Melinda Gates Shares Passion for Work of Nonprofit, Goals of Annual Gates Letter
Bill and Melinda Gates outline their nonprofit's goals in the 2015 Gates Letter.
— -- The nonprofit Bill & Melinda Gates Foundation is celebrating its 15th anniversary by making big bets on key breakthroughs by 2030, such as forecasting the eradication of diseases including polio, improving innovation in farming in Africa to reduce malnutrition, the creation of better software to revolutionize learning and the growth of digital banking to give the poor more control over their financial lives.
In their latest Gates Annual Letter – the letter they publish at the start of each year to outline the goals of their organization – the Gateses detailed their goals for the next 15 years and spelled out advances they believed would likely take place by then.
In the letter published today and titled “Our Big Bet for the Future,” the two write: “Our big bet: The lives of people in poor countries will improve faster in the next 15 years than at any other time in history. And their lives will improve more than anyone else’s.”
They predict breakthroughs in health, including a reduction in childhood death and the death of women in childbirth, the total eradication of polio, guinea worm, elephantiasis, river blindness and blinding trachoma as well arriving at the “tipping point” in HIV.
“As we make progress toward a vaccine or a cure, the number of people beginning treatment in sub-Saharan Africa will finally outstrip the number of people newly infected. When we reach that point in the region with the most dense HIV transmission in the world, cases will start going down everywhere around the globe for the first time since the disease was discovered more than 30 years ago,” they wrote.
Click HERE to read the latest Gates Annual Letter.
They also foresee agriculture in Africa becoming so innovative that the continent will be able to “achieve food security by 2030.”
The Bill & Melinda Gates Foundation is one of the largest private nonprofits in the world. It works to help people improve their health, lift themselves out of poverty and get the best possible education.
In an interview on “Good Morning America” today, Melinda Gates talked with “GMA” anchor Robin Roberts about the organization’s aims.

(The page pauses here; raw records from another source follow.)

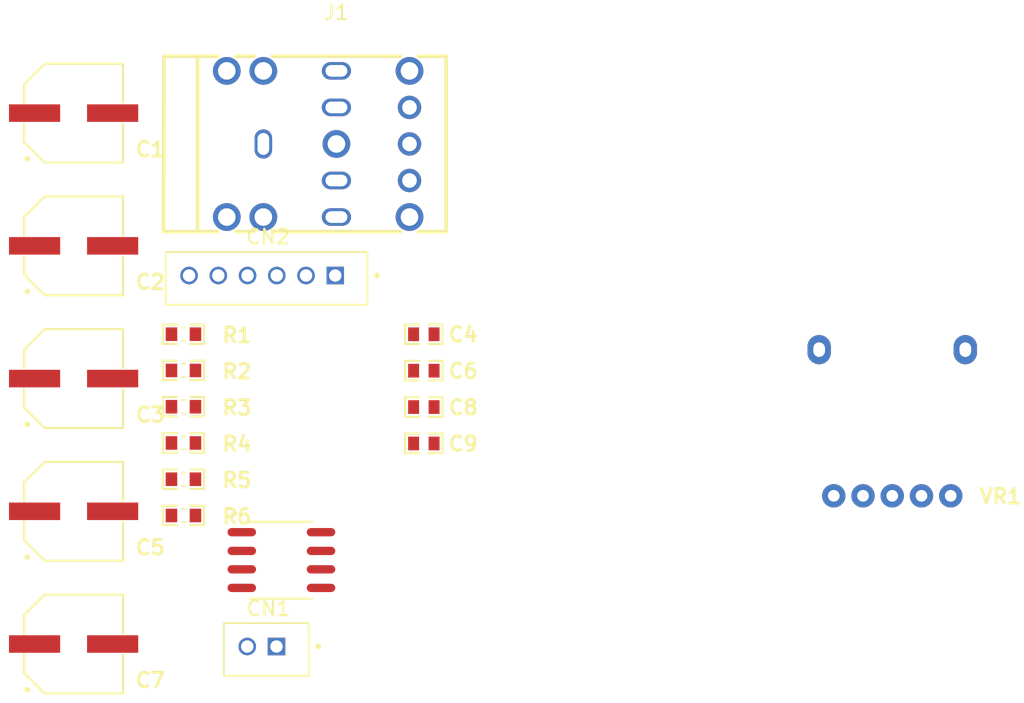
<source format=kicad_pcb>
(kicad_pcb (version 20221018) (generator pcbnew)

  (general
    (thickness 1.6)
  )

  (paper "A4")
  (layers
    (0 "F.Cu" signal)
    (31 "B.Cu" signal)
    (32 "B.Adhes" user "B.Adhesive")
    (33 "F.Adhes" user "F.Adhesive")
    (34 "B.Paste" user)
    (35 "F.Paste" user)
    (36 "B.SilkS" user "B.Silkscreen")
    (37 "F.SilkS" user "F.Silkscreen")
    (38 "B.Mask" user)
    (39 "F.Mask" user)
    (40 "Dwgs.User" user "User.Drawings")
    (41 "Cmts.User" user "User.Comments")
    (42 "Eco1.User" user "User.Eco1")
    (43 "Eco2.User" user "User.Eco2")
    (44 "Edge.Cuts" user)
    (45 "Margin" user)
    (46 "B.CrtYd" user "B.Courtyard")
    (47 "F.CrtYd" user "F.Courtyard")
    (48 "B.Fab" user)
    (49 "F.Fab" user)
    (50 "User.1" user)
    (51 "User.2" user)
    (52 "User.3" user)
    (53 "User.4" user)
    (54 "User.5" user)
    (55 "User.6" user)
    (56 "User.7" user)
    (57 "User.8" user)
    (58 "User.9" user)
  )

  (setup
    (pad_to_mask_clearance 0)
    (pcbplotparams
      (layerselection 0x00010fc_ffffffff)
      (plot_on_all_layers_selection 0x0000000_00000000)
      (disableapertmacros false)
      (usegerberextensions false)
      (usegerberattributes true)
      (usegerberadvancedattributes true)
      (creategerberjobfile true)
      (dashed_line_dash_ratio 12.000000)
      (dashed_line_gap_ratio 3.000000)
      (svgprecision 4)
      (plotframeref false)
      (viasonmask false)
      (mode 1)
      (useauxorigin false)
      (hpglpennumber 1)
      (hpglpenspeed 20)
      (hpglpendiameter 15.000000)
      (dxfpolygonmode true)
      (dxfimperialunits true)
      (dxfusepcbnewfont true)
      (psnegative false)
      (psa4output false)
      (plotreference true)
      (plotvalue true)
      (plotinvisibletext false)
      (sketchpadsonfab false)
      (subtractmaskfromsilk false)
      (outputformat 1)
      (mirror false)
      (drillshape 1)
      (scaleselection 1)
      (outputdirectory "")
    )
  )

  (net 0 "")
  (net 1 "Net-(IC1--I2)")
  (net 2 "GND")
  (net 3 "Net-(C2-Pad1)")
  (net 4 "Net-(CN2-5V)")
  (net 5 "Net-(IC1-O1)")
  (net 6 "Net-(C5-Pad2)")
  (net 7 "Net-(C6-Pad1)")
  (net 8 "Net-(IC1-02)")
  (net 9 "Net-(CN1-SP+)")
  (net 10 "Net-(C8-Pad1)")
  (net 11 "Net-(CN1-SP-)")
  (net 12 "Net-(CN2-RIN)")
  (net 13 "Net-(CN2-LIN)")
  (net 14 "Net-(CN2-SPON)")
  (net 15 "unconnected-(CN2-NC-Pad5)")
  (net 16 "Net-(IC1-+I2-Pad6)")
  (net 17 "Net-(IC1-+I1)")
  (net 18 "Net-(J1-Pad2)")
  (net 19 "Net-(J1-Pad3)")
  (net 20 "Net-(R1-Pad2)")
  (net 21 "Net-(R2-Pad2)")
  (net 22 "unconnected-(J1-Pad10)")
  (net 23 "unconnected-(J1-Pad11)")

  (footprint "Sega GameGear Audio Board Original:R0603" (layer "F.Cu") (at 92.480689 52.657644))

  (footprint "Sega GameGear Audio Board Original:C63D" (layer "F.Cu") (at 84.966 44.132))

  (footprint "Sega GameGear Audio Board Original:C0603" (layer "F.Cu") (at 108.925496 52.672))

  (footprint "Sega GameGear Audio Board Original:C0603" (layer "F.Cu") (at 108.925496 50.182))

  (footprint "Sega GameGear Audio Board Original:C63D" (layer "F.Cu") (at 84.966 62.292))

  (footprint "Sega GameGear Audio Board Original:PJ-307A" (layer "F.Cu") (at 102.945496 37.162))

  (footprint "Sega GameGear Audio Board Original:R0603" (layer "F.Cu") (at 92.480689 62.578932))

  (footprint "Sega GameGear Audio Board Original:C0603" (layer "F.Cu") (at 108.925496 55.162))

  (footprint "Sega GameGear Audio Board Original:TDA2822D" (layer "F.Cu") (at 99.161096 65.637))

  (footprint "Sega GameGear Audio Board Original:C63D" (layer "F.Cu") (at 84.966 35.052))

  (footprint "Sega GameGear Audio Board Original:EVUTV2B19A14" (layer "F.Cu") (at 140.97 51.234))

  (footprint "Sega GameGear Audio Board Original:R0603" (layer "F.Cu") (at 92.480689 55.137966))

  (footprint "Sega GameGear Audio Board Original:C63D" (layer "F.Cu") (at 84.966 53.212))

  (footprint "Sega GameGear Audio Board Original:292161-2" (layer "F.Cu") (at 98.845496 71.542))

  (footprint "Sega GameGear Audio Board Original:R0603" (layer "F.Cu") (at 92.480689 50.177322))

  (footprint "Sega GameGear Audio Board Original:R0603" (layer "F.Cu") (at 92.480689 57.618288))

  (footprint "Sega GameGear Audio Board Original:C0603" (layer "F.Cu") (at 108.925496 57.652))

  (footprint "Sega GameGear Audio Board Original:R0603" (layer "F.Cu") (at 92.480689 60.09861))

  (footprint "Sega GameGear Audio Board Original:292161-6" (layer "F.Cu") (at 102.865496 46.162))

  (footprint "Sega GameGear Audio Board Original:C63D" (layer "F.Cu") (at 84.966 71.372))

)

</source>
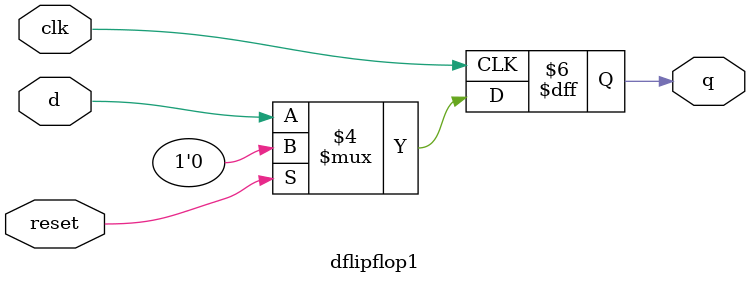
<source format=v>
module dflipflop1(d,q,clk,reset);
input d;
input clk,reset;
output reg q;
//reg q;
always@(posedge clk)
begin
if(reset==1'b1)
	q<=1'b0;
else
	q<=d;
end
endmodule 
</source>
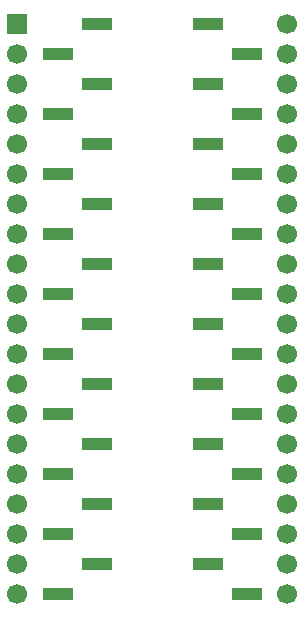
<source format=gbs>
G04 #@! TF.GenerationSoftware,KiCad,Pcbnew,9.0.6*
G04 #@! TF.CreationDate,2026-01-08T15:28:10-06:00*
G04 #@! TF.ProjectId,QFN-36_6x6_P0.5,51464e2d-3336-45f3-9678-365f50302e35,rev?*
G04 #@! TF.SameCoordinates,Original*
G04 #@! TF.FileFunction,Soldermask,Bot*
G04 #@! TF.FilePolarity,Negative*
%FSLAX46Y46*%
G04 Gerber Fmt 4.6, Leading zero omitted, Abs format (unit mm)*
G04 Created by KiCad (PCBNEW 9.0.6) date 2026-01-08 15:28:10*
%MOMM*%
%LPD*%
G01*
G04 APERTURE LIST*
%ADD10R,2.510000X1.000000*%
%ADD11C,1.700000*%
%ADD12R,1.700000X1.700000*%
G04 APERTURE END LIST*
D10*
X107565000Y-90165000D03*
X110875000Y-92705000D03*
X107565000Y-95245000D03*
X110875000Y-97785000D03*
X107565000Y-100325000D03*
X110875000Y-102865000D03*
X107565000Y-105405000D03*
X110875000Y-107945000D03*
X107565000Y-110485000D03*
X110875000Y-113025000D03*
X107565000Y-115565000D03*
X110875000Y-118105000D03*
X107565000Y-120645000D03*
X110875000Y-123185000D03*
X107565000Y-125725000D03*
X110875000Y-128265000D03*
X107565000Y-130805000D03*
X110875000Y-133345000D03*
X107565000Y-135885000D03*
X110875000Y-138425000D03*
X98175000Y-90165000D03*
X94865000Y-92705000D03*
X98175000Y-95245000D03*
X94865000Y-97785000D03*
X98175000Y-100325000D03*
X94865000Y-102865000D03*
X98175000Y-105405000D03*
X94865000Y-107945000D03*
X98175000Y-110485000D03*
X94865000Y-113025000D03*
X98175000Y-115565000D03*
X94865000Y-118105000D03*
X98175000Y-120645000D03*
X94865000Y-123185000D03*
X98175000Y-125725000D03*
X94865000Y-128265000D03*
X98175000Y-130805000D03*
X94865000Y-133345000D03*
X98175000Y-135885000D03*
X94865000Y-138425000D03*
D11*
X114300000Y-90170000D03*
X114300000Y-92710000D03*
X114300000Y-95250000D03*
X114300000Y-97790000D03*
X114300000Y-100330000D03*
X114300000Y-102870000D03*
X114300000Y-105410000D03*
X114300000Y-107950000D03*
X114300000Y-110490000D03*
X114300000Y-113030000D03*
X114300000Y-115570000D03*
X114300000Y-118110000D03*
X114300000Y-120650000D03*
X114300000Y-123190000D03*
X114300000Y-125730000D03*
X114300000Y-128270000D03*
X114300000Y-130810000D03*
X114300000Y-133350000D03*
X114300000Y-135890000D03*
X114300000Y-138430000D03*
D12*
X91440000Y-90170000D03*
D11*
X91440000Y-92710000D03*
X91440000Y-95250000D03*
X91440000Y-97790000D03*
X91440000Y-100330000D03*
X91440000Y-102870000D03*
X91440000Y-105410000D03*
X91440000Y-107950000D03*
X91440000Y-110490000D03*
X91440000Y-113030000D03*
X91440000Y-115570000D03*
X91440000Y-118110000D03*
X91440000Y-120650000D03*
X91440000Y-123190000D03*
X91440000Y-125730000D03*
X91440000Y-128270000D03*
X91440000Y-130810000D03*
X91440000Y-133350000D03*
X91440000Y-135890000D03*
X91440000Y-138430000D03*
M02*

</source>
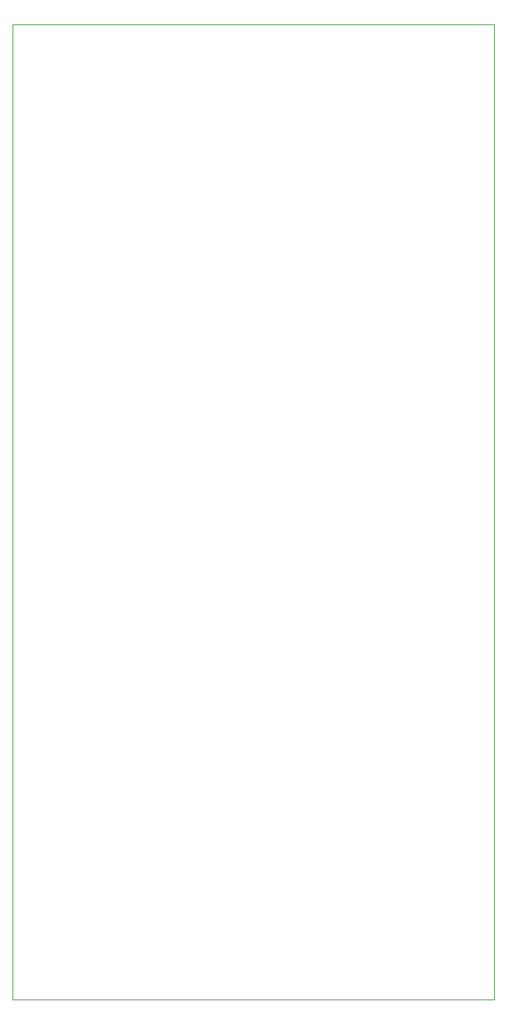
<source format=gbr>
G04 #@! TF.GenerationSoftware,KiCad,Pcbnew,(5.1.5)-3*
G04 #@! TF.CreationDate,2020-02-27T17:39:31-08:00*
G04 #@! TF.ProjectId,MobileCloud,4d6f6269-6c65-4436-9c6f-75642e6b6963,C*
G04 #@! TF.SameCoordinates,Original*
G04 #@! TF.FileFunction,Profile,NP*
%FSLAX46Y46*%
G04 Gerber Fmt 4.6, Leading zero omitted, Abs format (unit mm)*
G04 Created by KiCad (PCBNEW (5.1.5)-3) date 2020-02-27 17:39:31*
%MOMM*%
%LPD*%
G04 APERTURE LIST*
%ADD10C,0.050000*%
G04 APERTURE END LIST*
D10*
X45720000Y-13335000D02*
X104140000Y-13335000D01*
X45720000Y-131445000D02*
X45720000Y-13335000D01*
X104140000Y-131445000D02*
X45720000Y-131445000D01*
X104140000Y-13335000D02*
X104140000Y-131445000D01*
M02*

</source>
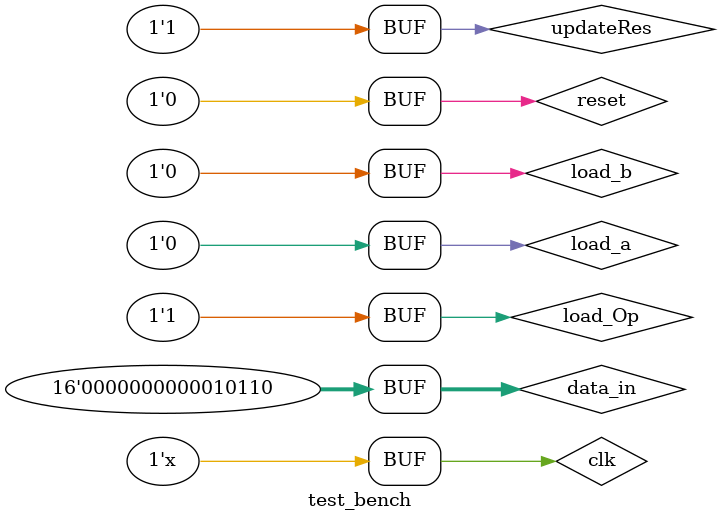
<source format=sv>
`timescale 1ns / 1ps

module test_bench();
    logic [15:0] data_in;
    logic load_a, load_b, load_Op, clk,reset,updateRes;
    logic [6:0]Segments;
    logic [7:0]Anodes;
    logic [4:0] LEDs;

    alu_reg #(.N(16)) DUT (.data_in(data_in),
                           .load_a(load_a),
                           .load_b(load_b),
                           .load_Op(load_Op),
                           .clk(clk),
                           .reset(reset),
                           .updateRes(updateRes),
                           .Segments(Segments),
                           .AN(Anodes),
                           .LEDs(LEDs));

    always #10 clk = ~clk;


    initial begin 
    data_in = 16'h0;
    clk = 0 ;
    reset = 1;
    load_a = 0;
    load_b = 0;
    load_Op= 1;
    updateRes = 1;



    #30 reset = 0;


    #20 data_in = 16'h0;
        load_a = 1;

    #10 load_a = 0;

    #30 data_in = 16'h0;
        load_b = 1;

    #10 load_b = 0;

    #30 load_a = 1;
        data_in = 16'h39;

    #10 load_a = 0;

    #30 load_b = 1;
        data_in = 16'h40;

    #10 load_b = 0;

    #30  load_a = 1;
         data_in = 16'h87;

    #10 load_a = 0;

    #30 data_in = 16'h95;
        load_b = 1;

    #10 load_b = 0;

    #30 load_a = 1;
        data_in = 16'h3;

    #10 load_a = 0;

    #30 load_b = 1;
        data_in = 16'h32;

    #10 load_b = 0;

    #30  load_a = 1;
         data_in = 16'h16;

    #10 load_a = 0;


    end
endmodule

</source>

“The big bet that we made in the annual letter is saying that the lives of the poor can be improved more in the next 15 years than at any other time in history. And it's because of great innovations that we see that are coming in health and in agriculture. And those are actually being delivered on the ground now. And they're transformative for families,” Gates said.
Among the foundation’s issues for consideration, health is key, Gates said. She explained that, in some areas outside of the United States, such as in Africa and Southeast Asia, health is a “precursor” to having the life people want, she said.
“So solving things like malaria, making sure vaccines get out, make sure that mothers don't die during childbirth, that starts a family on the right path in life,” she said.
Gates has described herself and her husband as being “impatient optimists.” Roberts asked her what she was most impatient and optimistic about.
“I'm most optimistic that the fact that several diseases that we have on the planet can be eradicated,” she said. “I'm optimistic that we can bring childhood deaths down by half. That is absolutely doable in the next 15 years … What I'm most impatient about is getting more girls into secondary schools.”
If a girl is educated, “it transforms everything she does in the next generation,” Gates said.